# Halloween Camping Trips



## jdpm (Apr 12, 2007)

John and I are headed back to Disney/Ft Wilderness this Friday for the weekend. Weather is going to be warm and beautiful for the last weekend before the Fall back with the clocks







. Oh, well. If anyone else is going to be there this weekend, be sure to say hello. As always, safe to travels to all. Phillip


----------



## JerseyGirl86 (Mar 30, 2009)

HEY! That's not fair! You get to go to Disney on Halloween?!!?
















But I hope you both have a good time...


----------



## azthroop (Jun 16, 2007)

Jealous, envious, etc.!!!

We stayed in the "cabins" at Ft. Wilderness a few years back (Pre-OB) and it was great. It would be fun to have the OB, but driving from CA to FL may wear me out and use all of our vacation time.

I wish we were closer!

Have a great trip!

azthroop


----------



## wolfwood (Sep 19, 2005)

Have a great time!

We're now for the season so we'll just have to live vicariously though all of you.


----------



## Dub (Dec 8, 2008)

I just came from there. I was surprised at the thousands of dollars of decorations people bring with them to decorate their sites for Halloween. Mickey's Not-So-Scary Party is worth the $50 to go.


----------



## mswalt (Sep 14, 2004)

Sounds like fun. DW is still talking about a trip there next year.

Have a great time.

Mark


----------



## jdpm (Apr 12, 2007)

Dub said:


> I just came from there. I was surprised at the thousands of dollars of decorations people bring with them to decorate their sites for Halloween. Mickey's Not-So-Scary Party is worth the $50 to go.
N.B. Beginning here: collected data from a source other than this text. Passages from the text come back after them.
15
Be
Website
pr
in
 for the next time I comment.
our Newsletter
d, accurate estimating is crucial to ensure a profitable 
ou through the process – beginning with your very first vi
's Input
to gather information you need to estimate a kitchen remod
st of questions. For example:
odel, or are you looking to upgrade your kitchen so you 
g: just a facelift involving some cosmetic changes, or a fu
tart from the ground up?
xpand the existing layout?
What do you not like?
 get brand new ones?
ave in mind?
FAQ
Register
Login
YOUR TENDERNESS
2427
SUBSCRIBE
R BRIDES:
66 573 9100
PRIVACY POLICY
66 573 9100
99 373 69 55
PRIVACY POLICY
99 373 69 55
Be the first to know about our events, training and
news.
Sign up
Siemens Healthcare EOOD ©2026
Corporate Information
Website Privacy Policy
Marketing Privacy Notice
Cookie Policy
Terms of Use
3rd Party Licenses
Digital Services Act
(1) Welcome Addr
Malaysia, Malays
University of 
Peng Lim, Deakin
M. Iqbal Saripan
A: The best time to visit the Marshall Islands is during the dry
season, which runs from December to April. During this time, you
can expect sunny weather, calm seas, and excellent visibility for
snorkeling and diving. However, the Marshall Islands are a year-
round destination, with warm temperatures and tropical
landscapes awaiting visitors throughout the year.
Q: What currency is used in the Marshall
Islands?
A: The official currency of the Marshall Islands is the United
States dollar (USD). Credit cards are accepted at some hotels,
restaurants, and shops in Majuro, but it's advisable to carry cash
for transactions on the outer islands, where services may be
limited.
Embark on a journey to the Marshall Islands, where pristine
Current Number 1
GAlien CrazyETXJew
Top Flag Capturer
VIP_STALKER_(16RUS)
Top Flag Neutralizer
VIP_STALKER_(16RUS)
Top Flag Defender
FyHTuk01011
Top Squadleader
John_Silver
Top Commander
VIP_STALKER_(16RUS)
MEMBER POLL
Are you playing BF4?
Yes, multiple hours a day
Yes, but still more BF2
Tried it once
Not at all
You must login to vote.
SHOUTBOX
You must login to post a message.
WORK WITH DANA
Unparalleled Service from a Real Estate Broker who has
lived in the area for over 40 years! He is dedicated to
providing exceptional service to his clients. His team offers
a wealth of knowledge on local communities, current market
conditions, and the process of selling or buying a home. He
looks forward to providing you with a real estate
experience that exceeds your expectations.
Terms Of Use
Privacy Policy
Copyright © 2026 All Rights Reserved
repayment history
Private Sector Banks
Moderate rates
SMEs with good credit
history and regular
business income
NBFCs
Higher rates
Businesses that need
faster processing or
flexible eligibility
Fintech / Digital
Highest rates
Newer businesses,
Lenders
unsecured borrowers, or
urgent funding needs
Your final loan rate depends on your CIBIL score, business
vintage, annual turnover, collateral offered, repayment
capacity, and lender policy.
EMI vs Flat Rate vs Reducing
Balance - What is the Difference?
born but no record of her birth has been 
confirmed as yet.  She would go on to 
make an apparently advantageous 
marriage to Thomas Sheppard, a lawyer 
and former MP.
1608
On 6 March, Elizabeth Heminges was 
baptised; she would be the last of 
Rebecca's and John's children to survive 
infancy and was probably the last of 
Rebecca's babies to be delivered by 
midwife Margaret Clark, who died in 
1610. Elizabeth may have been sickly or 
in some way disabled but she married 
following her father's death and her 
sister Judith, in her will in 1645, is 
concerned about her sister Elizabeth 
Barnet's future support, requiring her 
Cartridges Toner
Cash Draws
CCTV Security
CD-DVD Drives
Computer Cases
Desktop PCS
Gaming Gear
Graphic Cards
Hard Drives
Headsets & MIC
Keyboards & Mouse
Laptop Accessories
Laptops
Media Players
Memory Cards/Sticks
 The Christmas decorations in the campground are unreal. It's one of the things we really enjoy about going there during major holidays. phillip


----------



## GSJ (May 20, 2008)

mswalt said:


> Sounds like fun. DW is still talking about a trip there next year.
> 
> Have a great time.
> 
> Mark


Mark, If you are "thinking" about a trip to disney next year...book now, its getting harder and harder to find the dates you want.
Gord


----------



## jdpm (Apr 12, 2007)

John and I just returned from a GREAT weekend at Disney/Ft Wilderness. Th weather was great with record temps. The crowds in the parks were probably the lightest we've ever seen equating to about 10-15 minutes waits. 
Compared to Christmas







, the decorations were off the charts! Lots of participation. It was so much fun. All the enthusiasm for Halloween. We were amazed. One of the site decoration winners owned an Outback. No .com stickers visible, however. 
We probably saw more Outback rvs this trip than we ever have. 
Finally, we did see an Outback with a Outbackers.com sticker but we never could find them at their site. That was a member from New York with the name of "lilLukie". Sorry we missed you guys. Phillip and John


----------



## Dub (Dec 8, 2008)

jdpm said:


> John and I just returned from a GREAT weekend at Disney/Ft Wilderness. Th weather was great with record temps. The crowds in the parks were probably the lightest we've ever seen equating to about 10-15 minutes waits.


We experienced really short waits as well. We were able to get onto the Tower of Terror ride over and over with no wait, we could walk to the front of many lines. The easiest way to tell when the best time to go is to look at the campsite prices--supply/demand. October and Feb have some of the lowest prices. Summers the highest. It's the same at the resorts. It makes sense to go when prices are lowest as there will be fewer people there and shorter lines.


----------